Con el sueño pegado a los talones y
escalofríos besándole la nuca, salió del autobús.
El día anterior, cuando salió de la
consulta, todavía hacía calor. Desaprovechar esos últimos días de sol le
parecía un crimen. Fue a por un helado. Callejeó y le dio mil, dos mil, tres
mil vueltas a aquella pregunta.
¿De qué te arrepientes? ¿Arrepentirse? No
sabía. No le importaba. Sí, arrepentía de haberse cortado tanto el pelo. Se
arrepentía de demasiadas cosas. De los libros que no había tenido tiempo de
leer, de los detalles que había olvidado tener, de no haber comprado esos
vaqueros que tan bien le quedaban. Esas canciones cuyos títulos nunca
recordaba, ese sueño que se le escurría entre los dedos cuando sonaba el
despertador.
Aquella noche se sirvió copas de
vino hasta perder la cuenta y se encontró con la respuesta por casualidad.
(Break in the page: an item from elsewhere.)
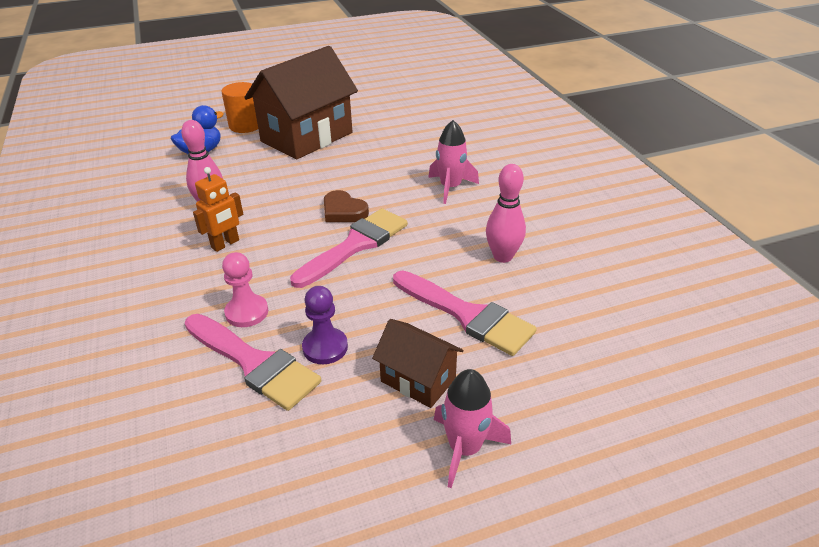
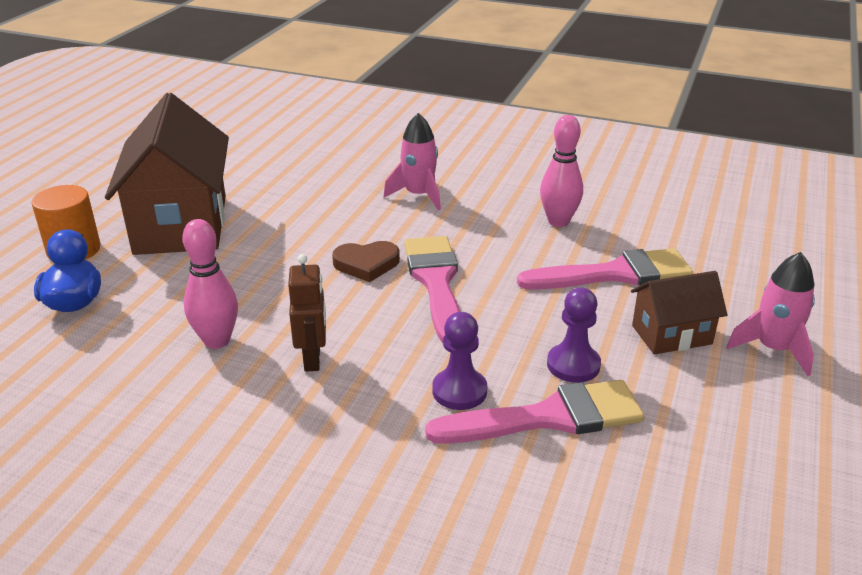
camera: 50 degrees left, 5 degrees down
(225, 244) = (313, 359): orange robot -> brown robot
(247, 312) = (459, 391): pink pawn -> purple pawn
En realidad era sencilla. Se
arrepentía de esa última copa y de la anterior. Medir sus días en pastillas
tampoco era algo de lo que se sintiese orgullosa, desde luego. Entre trago y
trago, se consoló. Alejar a todo el mundo llevaba mucho trabajo, al menos eso tendrían
que reconocérselo.
Con niebla en los ojos y el moño
deshecho, abrió la puerta.
—
Y bien, ¿has pensado en lo de ayer? ¿De qué te
arrepientes?
Dudó.
—
Bueno, me arrepiento de haberme cortado el pelo.